Today, the New York Times published an extremely controversial decision, and it’s not about Ebola, the Islamic State, or any other relevant or otherwise important news topic. In a piece titled "Brunch Is For Jerks, New York-based writer David Shaftel took to the Times’ op-ed vertical to bash one of America’s most beloved pastimes — eating omelets and drinking mimosas after noon. And he did so on a Friday no less, just two days before many of us were preparing to spend our weekend plopped on a patio getting day-drunk while enjoying all-you-can-eat Eggs Benedict.
In the piece, Shaftel declares that brunch is for jerks. “The meal has spread like a virus from Sunday to Saturday and has jumped the midafternoon boundary. It’s now common to see brunchers lingering at their table until nearly dinnertime.” The author also points to a mounting “backlash” against brunch, evidenced by a quote from the lead singer of The Strokes that blamed brunch for his personal exodus from New York.
There are a few legitimate concerns in Shaftel’s diatribe, like the fact that servers really hate brunch crowds because of bad tippers, but that has more to do with people who are jerks all the time, not just at brunch. Unfortunately for Shaftel, basic, late-breakfast loving bitches are legion. Brunch is here to stay, and that’s because it’s awesome. Here are four gif-enhanced reasons why.
1. Day Drinking
With brunch comes day drinking, which is exponentially more fun than drinking at night. Only someone who hates joy and freedom would disapprove of day drinking, especially when you consider the (completely un)proven benefits that morning booze can have on your hangover from the night before. There is something magical about a pitcher of mimosas at 11 a.m., and that probably has something to do with the combination of champagne and sunshine.

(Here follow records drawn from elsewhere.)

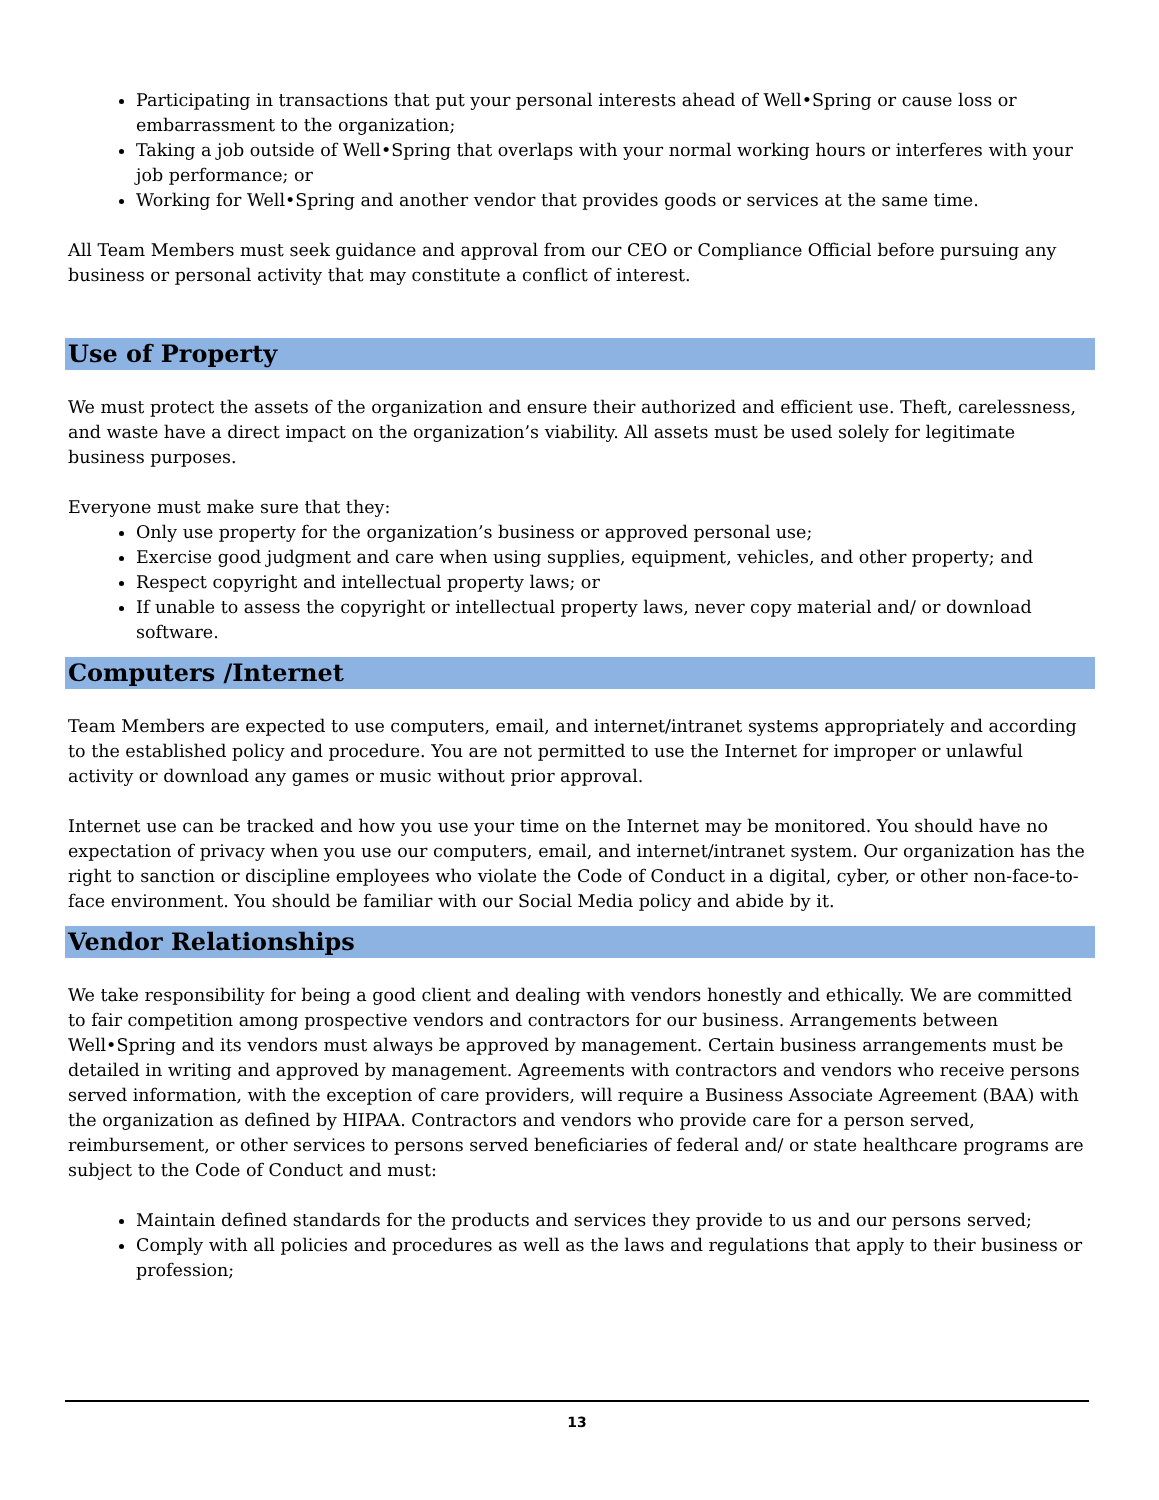Participating in transactions that put your personal interests ahead of Well•Spring or cause loss or embarrassment to the organization;
Taking a job outside of Well•Spring that overlaps with your normal working hours or interferes with your job performance; or
Working for Well•Spring and another vendor that provides goods or services at the same time.
All Team Members must seek guidance and approval from our CEO or Compliance Official before pursuing any business or personal activity that may constitute a conflict of interest.
Use of Property
We must protect the assets of the organization and ensure their authorized and efficient use. Theft, carelessness, and waste have a direct impact on the organization’s viability. All assets must be used solely for legitimate business purposes.
Everyone must make sure that they:
Only use property for the organization’s business or approved personal use;
Exercise good judgment and care when using supplies, equipment, vehicles, and other property; and
Respect copyright and intellectual property laws; or
If unable to assess the copyright or intellectual property laws, never copy material and/ or download software.
Computers /Internet
Team Members are expected to use computers, email, and internet/intranet systems appropriately and according to the established policy and procedure. You are not permitted to use the Internet for improper or unlawful activity or download any games or music without prior approval.
Internet use can be tracked and how you use your time on the Internet may be monitored. You should have no expectation of privacy when you use our computers, email, and internet/intranet system. Our organization has the right to sanction or discipline employees who violate the Code of Conduct in a digital, cyber, or other non-face-to-face environment. You should be familiar with our Social Media policy and abide by it.
Vendor Relationships
We take responsibility for being a good client and dealing with vendors honestly and ethically. We are committed to fair competition among prospective vendors and contractors for our business. Arrangements between Well•Spring and its vendors must always be approved by management. Certain business arrangements must be detailed in writing and approved by management. Agreements with contractors and vendors who receive persons served information, with the exception of care providers, will require a Business Associate Agreement (BAA) with the organization as defined by HIPAA. Contractors and vendors who provide care for a person served, reimbursement, or other services to persons served beneficiaries of federal and/ or state healthcare programs are subject to the Code of Conduct and must:
Maintain defined standards for the products and services they provide to us and our persons served;
Comply with all policies and procedures as well as the laws and regulations that apply to their business or profession;
13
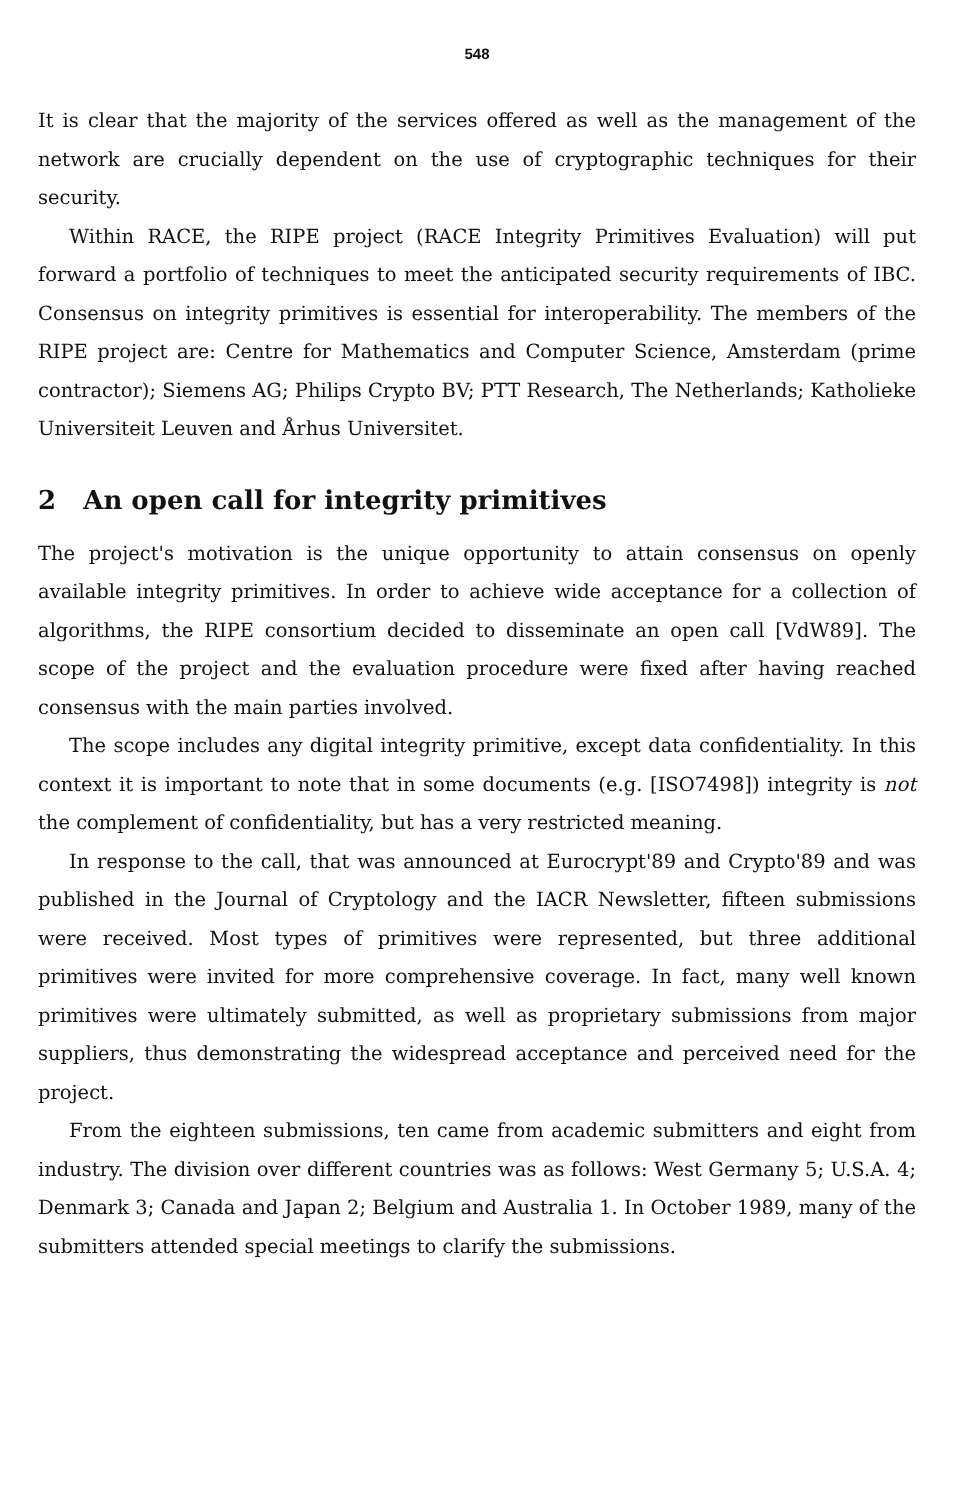548
It is clear that the majority of the services offered as well as the management of the network are crucially dependent on the use of cryptographic techniques for their security.
Within RACE, the RIPE project (RACE Integrity Primitives Evaluation) will put forward a portfolio of techniques to meet the anticipated security requirements of IBC. Consensus on integrity primitives is essential for interoperability. The members of the RIPE project are: Centre for Mathematics and Computer Science, Amsterdam (prime contractor); Siemens AG; Philips Crypto BV; PTT Research, The Netherlands; Katholieke Universiteit Leuven and Århus Universitet.
2 An open call for integrity primitives
The project's motivation is the unique opportunity to attain consensus on openly available integrity primitives. In order to achieve wide acceptance for a collection of algorithms, the RIPE consortium decided to disseminate an open call [VdW89]. The scope of the project and the evaluation procedure were fixed after having reached consensus with the main parties involved.
The scope includes any digital integrity primitive, except data confidentiality. In this context it is important to note that in some documents (e.g. [ISO7498]) integrity is not the complement of confidentiality, but has a very restricted meaning.
In response to the call, that was announced at Eurocrypt'89 and Crypto'89 and was published in the Journal of Cryptology and the IACR Newsletter, fifteen submissions were received. Most types of primitives were represented, but three additional primitives were invited for more comprehensive coverage. In fact, many well known primitives were ultimately submitted, as well as proprietary submissions from major suppliers, thus demonstrating the widespread acceptance and perceived need for the project.
From the eighteen submissions, ten came from academic submitters and eight from industry. The division over different countries was as follows: West Germany 5; U.S.A. 4; Denmark 3; Canada and Japan 2; Belgium and Australia 1. In October 1989, many of the submitters attended special meetings to clarify the submissions.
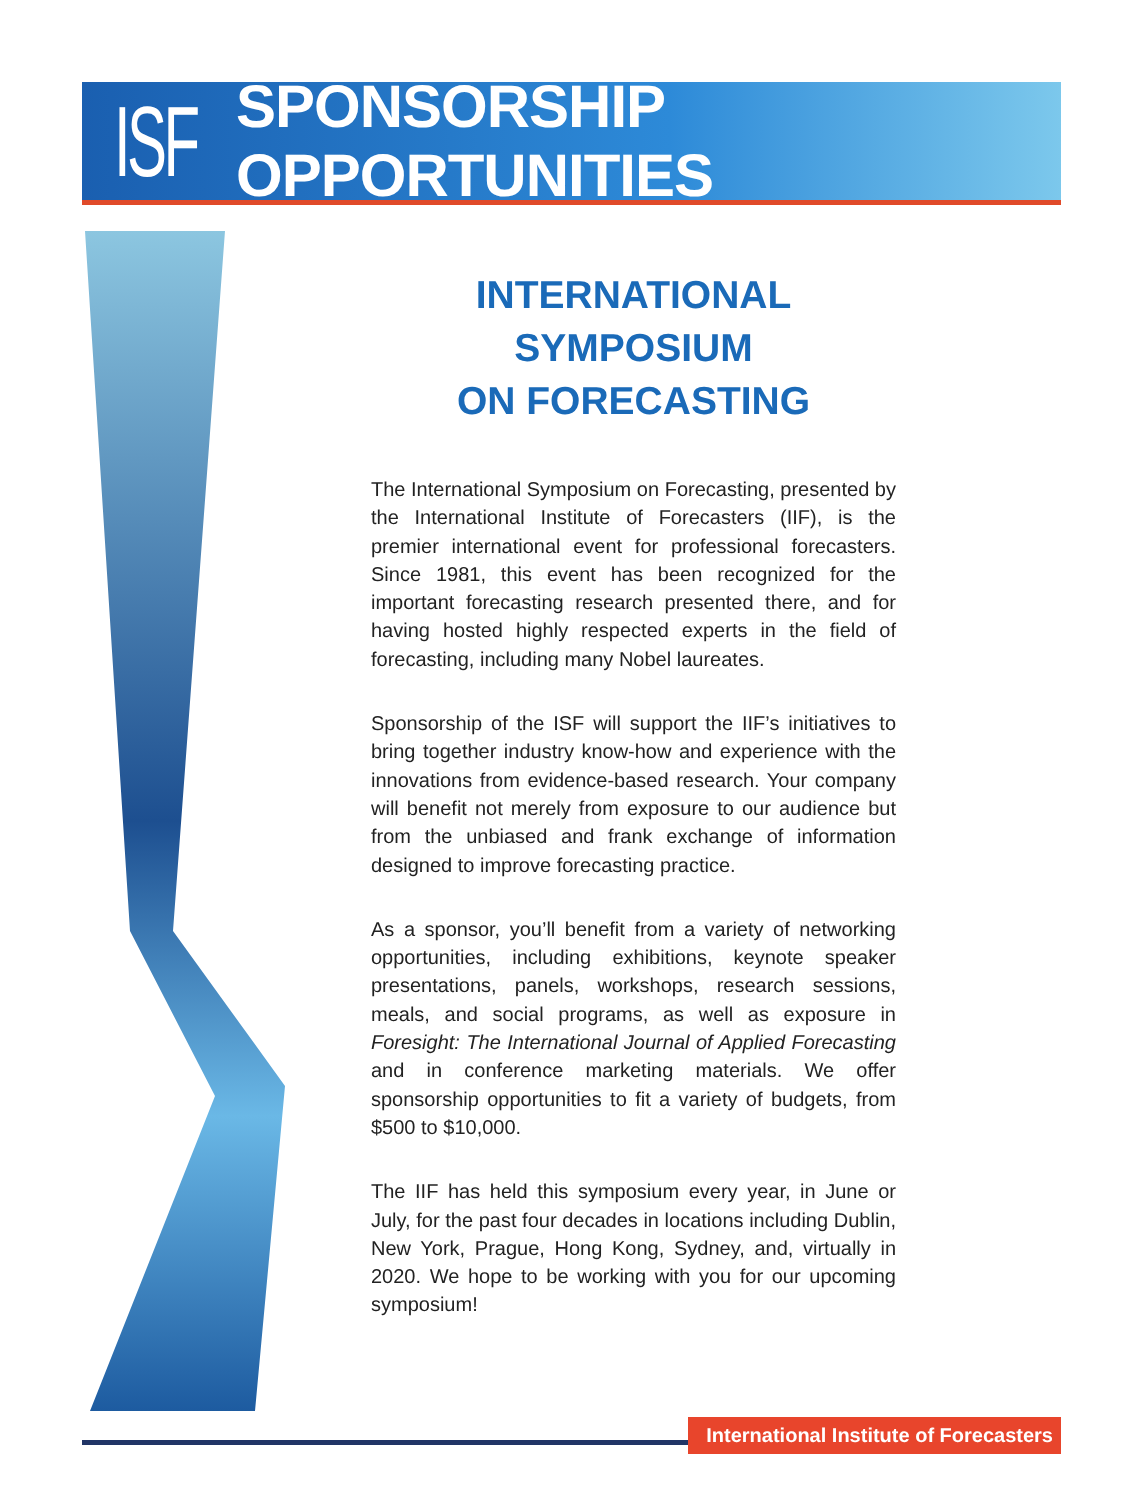ISF SPONSORSHIP OPPORTUNITIES
INTERNATIONAL SYMPOSIUM
ON FORECASTING
The International Symposium on Forecasting, presented by the International Institute of Forecasters (IIF), is the premier international event for professional forecasters. Since 1981, this event has been recognized for the important forecasting research presented there, and for having hosted highly respected experts in the field of forecasting, including many Nobel laureates.
Sponsorship of the ISF will support the IIF’s initiatives to bring together industry know-how and experience with the innovations from evidence-based research. Your company will benefit not merely from exposure to our audience but from the unbiased and frank exchange of information designed to improve forecasting practice.
As a sponsor, you’ll benefit from a variety of networking opportunities, including exhibitions, keynote speaker presentations, panels, workshops, research sessions, meals, and social programs, as well as exposure in Foresight: The International Journal of Applied Forecasting and in conference marketing materials. We offer sponsorship opportunities to fit a variety of budgets, from $500 to $10,000.
The IIF has held this symposium every year, in June or July, for the past four decades in locations including Dublin, New York, Prague, Hong Kong, Sydney, and, virtually in 2020. We hope to be working with you for our upcoming symposium!
International Institute of Forecasters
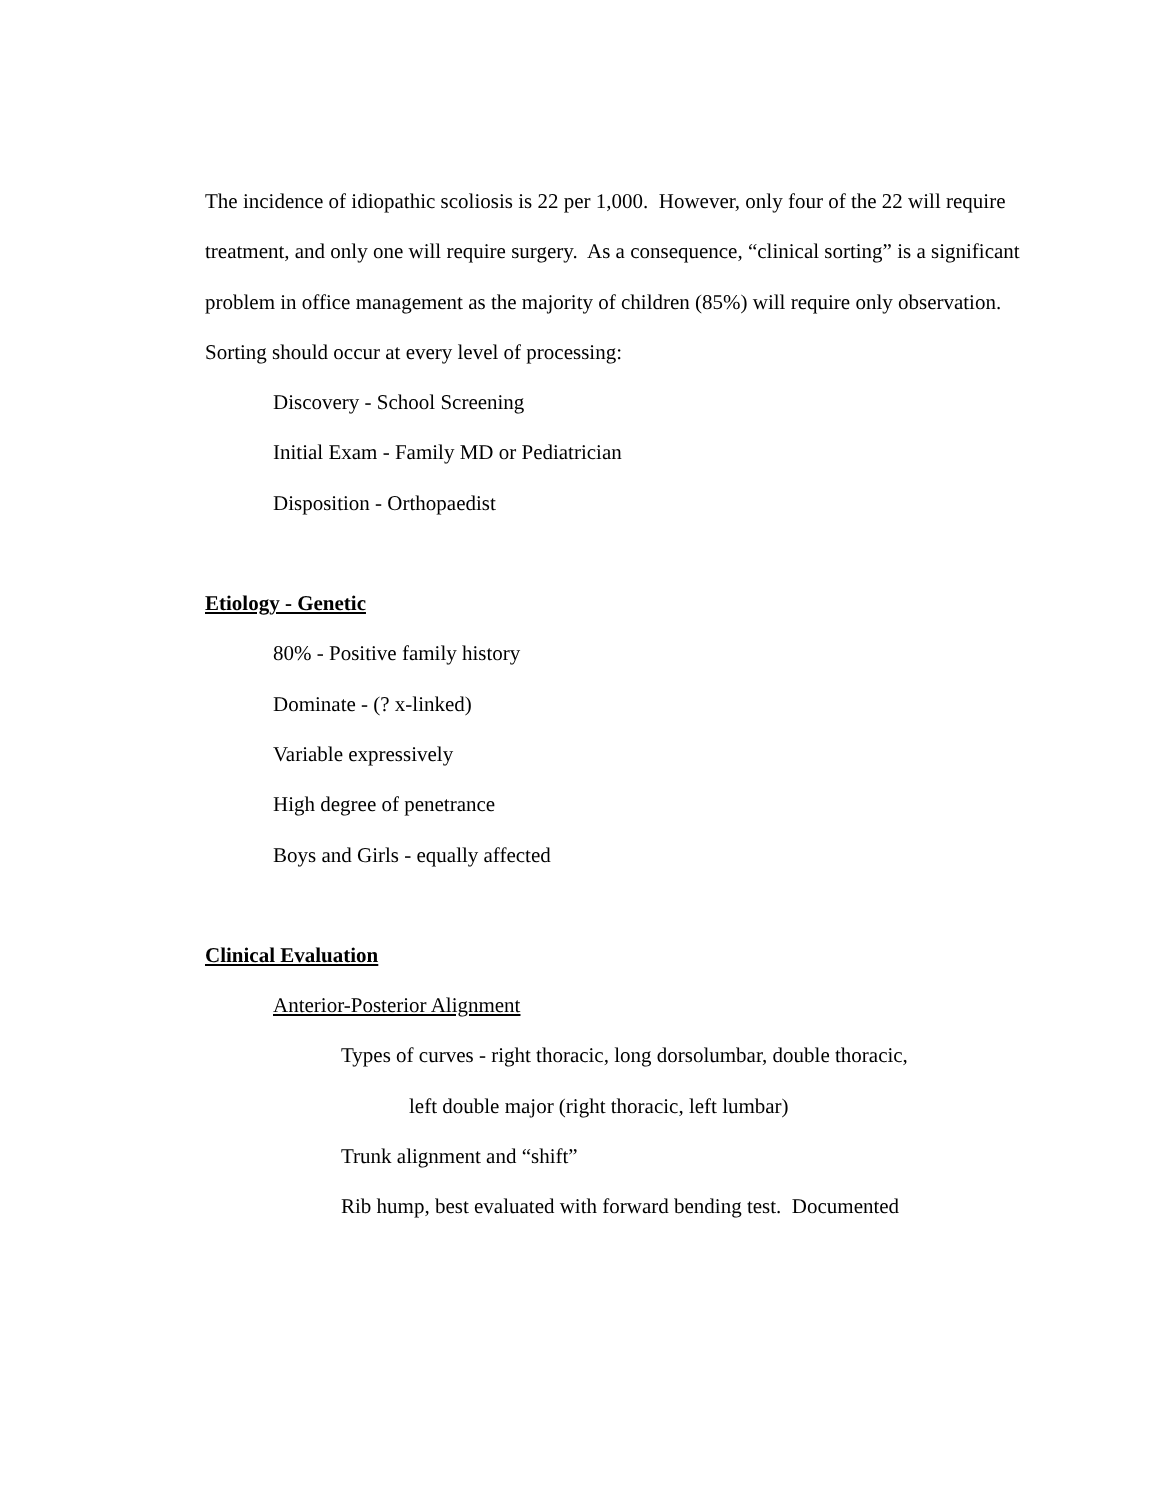The incidence of idiopathic scoliosis is 22 per 1,000. However, only four of the 22 will require treatment, and only one will require surgery. As a consequence, “clinical sorting” is a significant problem in office management as the majority of children (85%) will require only observation.
Sorting should occur at every level of processing:
Discovery - School Screening
Initial Exam - Family MD or Pediatrician
Disposition - Orthopaedist
Etiology - Genetic
80% - Positive family history
Dominate - (? x-linked)
Variable expressively
High degree of penetrance
Boys and Girls - equally affected
Clinical Evaluation
Anterior-Posterior Alignment
Types of curves - right thoracic, long dorsolumbar, double thoracic,
left double major (right thoracic, left lumbar)
Trunk alignment and “shift”
Rib hump, best evaluated with forward bending test. Documented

2. Four words: all you can eat.
If loving a never ending pile of bacon and pancakes is wrong, I will never, ever be right. Shaftel’s complaints about brunch are backed up by some Canadian author who actually wrote a whole book about how much he hated brunch. “Chefs bury the dregs of the week’s dinners under rich sauces, arranging them in curious combinations,” something that someone who is paying $11.99 for all-you-can-eat food could care less about. As long as it’s covered in queso or Hollandaise sauce, I’m down.
3. Looking slovenly
Shaftel calls brunchers “bedraggled,” a moniker most of us are proud to carry. It’s Sunday morning, dude. Brunch is literally the only time that you can go to an otherwise fancy restaurant looking like a complete slob. Throwing your boyfriend’s shirt on top of some clean-enough leggings is considered chic attire for brunch, and that’s only because our favorite celebs and Real Housewives have given us some brilliant inspiration. Besides, only a man would complain about women not making themselves look attractive enough for a meal.
4. GURL TIME.
If you’re a busy, independent woman, it’s likely that your friends are too. If it weren’t for brunch, we’d never see our friends, especially when you factor in the fact that they’re all starting to settle down, get married, and have kids. Brunch gives us an opportunity to drink, gossip, and reconnect with our bests in a way that no other meal can. There’s something uniquely freeing about gorging yourself on a pile of potato pancakes without shame, and we all need a few hours with our bests before heading back to (ugh) work on Monday.
Don’t let someone whose life is clearly devoid of joy and happiness make you feel bad about your late-breakfast habit.